If former Eagles safety Michael Lewis had today's game circled on his calendar, he's not saying.

However, Lewis did say this week that he has put aside the past and is solely focused on helping what he termed was an "up-and-coming" 49ers team. For Lewis, there is no score to settle with the team that drafted him in the second round in 2002. The only score that matters is the one on the scoreboard.

"I'm only motivated by the fact that we need to win," said Lewis, who has started all 21 games the 49ers have played since the start of 2007. "I'm pretty sure Philadelphia feels the same way, but I feel like we need it a little bit more."

Like Philadelphia, San Francisco has dropped two straight games. The 49ers have been plagued by inconsistent play at quarterback, stopping the run and trouble on third down, both offensively and defensively.


SS Michael Lewis

"The combination of staying on the field defensively too long, and not being able to stay on the field offensively, has a lot to do with the effectiveness – or ineffectiveness – of both sides of the ball," said 49ers head coach Mike Nolan.

First-year starter J.T. O'Sullivan has completed less than half of his pass attempts over the last two weeks while throwing five interceptions. For the season, O'Sullivan has completed 82-of-140 passes for 1,092 yards with seven touchdowns and six interceptions. He has also rushed for 88 yards on 22 carries.

But Nolan has no regrets about naming this NFL journeyman his team's starting quarterback.

"He's done a good job thus far, but, again, quarterbacks are measured on winning, so we've got to get back on a winning track," Nolan said.

On defense, a talent-laden secondary, which features the likes of Nate Clements, Walt Harris and Lewis, has given up a number of deep passes in recent weeks, including a 66-yard touchdown catch by Randy Moss in New England's 30-21 win over the 49ers last Sunday. As a result, the 49ers have dropped from seventh in the league in pass defense to 20th.

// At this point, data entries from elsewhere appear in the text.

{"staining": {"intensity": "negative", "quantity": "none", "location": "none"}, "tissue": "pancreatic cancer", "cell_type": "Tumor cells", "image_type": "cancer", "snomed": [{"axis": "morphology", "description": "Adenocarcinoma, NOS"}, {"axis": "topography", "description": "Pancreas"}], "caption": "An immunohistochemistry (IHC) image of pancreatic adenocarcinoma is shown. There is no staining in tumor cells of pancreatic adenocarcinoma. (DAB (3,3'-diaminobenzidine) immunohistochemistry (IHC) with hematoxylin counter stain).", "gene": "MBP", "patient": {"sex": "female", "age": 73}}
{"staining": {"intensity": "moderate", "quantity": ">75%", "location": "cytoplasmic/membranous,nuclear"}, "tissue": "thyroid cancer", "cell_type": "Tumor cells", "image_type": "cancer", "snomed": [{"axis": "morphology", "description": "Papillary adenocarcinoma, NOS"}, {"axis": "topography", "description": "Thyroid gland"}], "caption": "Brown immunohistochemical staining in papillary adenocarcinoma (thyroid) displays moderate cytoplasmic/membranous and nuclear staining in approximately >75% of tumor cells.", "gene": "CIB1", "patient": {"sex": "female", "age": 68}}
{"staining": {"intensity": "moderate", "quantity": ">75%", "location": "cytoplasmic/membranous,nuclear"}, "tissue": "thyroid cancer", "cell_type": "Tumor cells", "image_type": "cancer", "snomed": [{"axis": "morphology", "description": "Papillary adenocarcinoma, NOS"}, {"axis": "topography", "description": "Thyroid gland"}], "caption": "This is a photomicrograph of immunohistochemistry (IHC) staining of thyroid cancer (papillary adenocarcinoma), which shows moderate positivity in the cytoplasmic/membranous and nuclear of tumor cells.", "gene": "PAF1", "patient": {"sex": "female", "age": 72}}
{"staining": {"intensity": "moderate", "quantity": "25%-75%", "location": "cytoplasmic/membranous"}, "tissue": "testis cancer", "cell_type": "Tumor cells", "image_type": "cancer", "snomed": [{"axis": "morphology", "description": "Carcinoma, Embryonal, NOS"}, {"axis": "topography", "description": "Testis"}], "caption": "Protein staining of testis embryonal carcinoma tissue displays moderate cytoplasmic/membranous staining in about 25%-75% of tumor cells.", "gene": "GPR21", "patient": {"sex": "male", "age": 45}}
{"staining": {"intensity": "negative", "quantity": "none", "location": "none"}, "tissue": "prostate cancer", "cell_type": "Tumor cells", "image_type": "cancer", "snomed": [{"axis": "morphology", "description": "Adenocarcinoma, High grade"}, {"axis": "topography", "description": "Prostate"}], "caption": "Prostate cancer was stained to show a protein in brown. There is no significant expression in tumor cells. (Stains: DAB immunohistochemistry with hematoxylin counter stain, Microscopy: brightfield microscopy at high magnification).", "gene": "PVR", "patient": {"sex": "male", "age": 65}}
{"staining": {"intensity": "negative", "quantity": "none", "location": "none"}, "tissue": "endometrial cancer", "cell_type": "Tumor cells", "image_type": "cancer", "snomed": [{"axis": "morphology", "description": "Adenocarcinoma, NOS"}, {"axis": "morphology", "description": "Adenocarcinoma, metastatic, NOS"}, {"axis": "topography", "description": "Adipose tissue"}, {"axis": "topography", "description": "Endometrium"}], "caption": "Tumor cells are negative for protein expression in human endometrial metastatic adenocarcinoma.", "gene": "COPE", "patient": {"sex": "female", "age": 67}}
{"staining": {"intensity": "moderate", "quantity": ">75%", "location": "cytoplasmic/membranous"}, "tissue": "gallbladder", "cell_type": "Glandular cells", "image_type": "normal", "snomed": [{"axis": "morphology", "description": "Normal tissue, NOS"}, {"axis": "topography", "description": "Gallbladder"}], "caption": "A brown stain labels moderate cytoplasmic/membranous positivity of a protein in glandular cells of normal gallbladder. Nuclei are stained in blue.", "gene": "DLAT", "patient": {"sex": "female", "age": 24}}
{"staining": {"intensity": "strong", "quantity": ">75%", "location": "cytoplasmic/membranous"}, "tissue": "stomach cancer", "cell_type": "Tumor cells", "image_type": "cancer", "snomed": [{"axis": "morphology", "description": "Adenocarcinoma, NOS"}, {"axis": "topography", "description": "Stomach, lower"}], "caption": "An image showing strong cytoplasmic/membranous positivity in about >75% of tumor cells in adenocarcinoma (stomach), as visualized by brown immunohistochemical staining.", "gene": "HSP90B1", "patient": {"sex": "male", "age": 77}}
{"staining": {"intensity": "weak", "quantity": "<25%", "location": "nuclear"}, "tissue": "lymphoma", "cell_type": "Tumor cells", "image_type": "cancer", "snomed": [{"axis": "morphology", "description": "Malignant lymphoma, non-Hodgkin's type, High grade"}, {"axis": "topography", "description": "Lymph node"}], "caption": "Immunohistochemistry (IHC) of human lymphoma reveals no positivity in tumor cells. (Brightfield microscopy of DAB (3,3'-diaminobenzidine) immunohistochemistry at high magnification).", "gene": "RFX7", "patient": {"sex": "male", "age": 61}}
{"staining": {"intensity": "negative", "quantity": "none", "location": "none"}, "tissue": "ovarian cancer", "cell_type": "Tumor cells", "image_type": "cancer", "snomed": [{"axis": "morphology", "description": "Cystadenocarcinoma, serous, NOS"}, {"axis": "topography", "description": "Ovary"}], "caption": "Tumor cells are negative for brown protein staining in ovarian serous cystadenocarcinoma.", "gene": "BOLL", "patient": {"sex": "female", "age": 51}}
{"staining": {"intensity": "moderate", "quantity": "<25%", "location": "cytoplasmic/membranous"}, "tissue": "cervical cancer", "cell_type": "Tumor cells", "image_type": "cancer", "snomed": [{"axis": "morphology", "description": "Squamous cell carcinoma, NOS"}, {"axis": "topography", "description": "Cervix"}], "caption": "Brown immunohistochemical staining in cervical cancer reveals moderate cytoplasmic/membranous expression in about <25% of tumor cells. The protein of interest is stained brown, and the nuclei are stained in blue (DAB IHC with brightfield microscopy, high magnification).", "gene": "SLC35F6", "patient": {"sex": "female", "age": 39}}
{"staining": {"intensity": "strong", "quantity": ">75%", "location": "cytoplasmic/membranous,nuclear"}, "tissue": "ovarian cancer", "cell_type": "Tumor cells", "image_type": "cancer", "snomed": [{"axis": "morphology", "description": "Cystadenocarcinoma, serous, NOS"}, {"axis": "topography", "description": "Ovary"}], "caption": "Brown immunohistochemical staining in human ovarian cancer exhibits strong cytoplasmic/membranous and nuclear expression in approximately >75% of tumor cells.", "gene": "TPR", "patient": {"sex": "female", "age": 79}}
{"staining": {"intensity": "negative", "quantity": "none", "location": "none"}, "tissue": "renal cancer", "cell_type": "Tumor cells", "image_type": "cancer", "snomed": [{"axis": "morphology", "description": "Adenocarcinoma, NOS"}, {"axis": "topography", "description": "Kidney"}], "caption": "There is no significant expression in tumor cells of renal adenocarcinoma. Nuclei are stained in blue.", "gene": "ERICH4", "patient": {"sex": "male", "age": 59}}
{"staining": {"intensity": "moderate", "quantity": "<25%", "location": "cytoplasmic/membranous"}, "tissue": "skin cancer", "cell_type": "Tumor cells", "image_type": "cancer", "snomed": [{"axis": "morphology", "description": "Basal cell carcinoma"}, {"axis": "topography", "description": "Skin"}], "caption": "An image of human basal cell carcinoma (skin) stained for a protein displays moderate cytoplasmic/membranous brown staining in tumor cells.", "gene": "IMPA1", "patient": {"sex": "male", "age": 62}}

"Defensively, we can be doing a lot better. We're not satisfied with our play," Lewis said. "We've got a couple of areas that we need to fix, and we will get them fixed. They're fixable problems and I feel like everyone on defense feels the same way – that we'll get those problems fixed."

Troubles defending the pass ultimately cost Lewis his starting job with Philadelphia midway through the 2006 season, when he was replaced by Sean Considine. Lewis handled the situation like a professional, finished out the year and then signed as a free agent with San Francisco.

"At one point in my life I thought it was personal, but it's never personal," said Lewis, a Pro Bowl player for the Eagles following the 2004 season. "It's business. So by saying that, I'm saying that I got over it once I signed with the 49ers.

"I just moved on. You can't continue to linger on the past. You've got to move forward."

Lewis ranked second on the team in tackles in 2007 and this season ranks second on the team with 42 tackles to go along with one sack, one forced fumble, one fumble recovery and five passes defensed.

"We try to utilize the strengths that he has and put him in those situations as often as we can," Nolan said. "He's done a good job since he's been here. I'm glad he's with us."


In addition to Lewis, the 49ers feature three other players who spent time in Philadelphia, including linebacker Takeo Spikes, return man Allen Rossum and reserve cornerback Donald Strickland.

Spikes, who spent 2007 with the Eagles, has an interception in each of the last two games.

"He's a good player and a solid guy," Nolan said. "He has an impact on the people around him. He doesn't just come and play and go home. He tries to have an impact on the entire football team."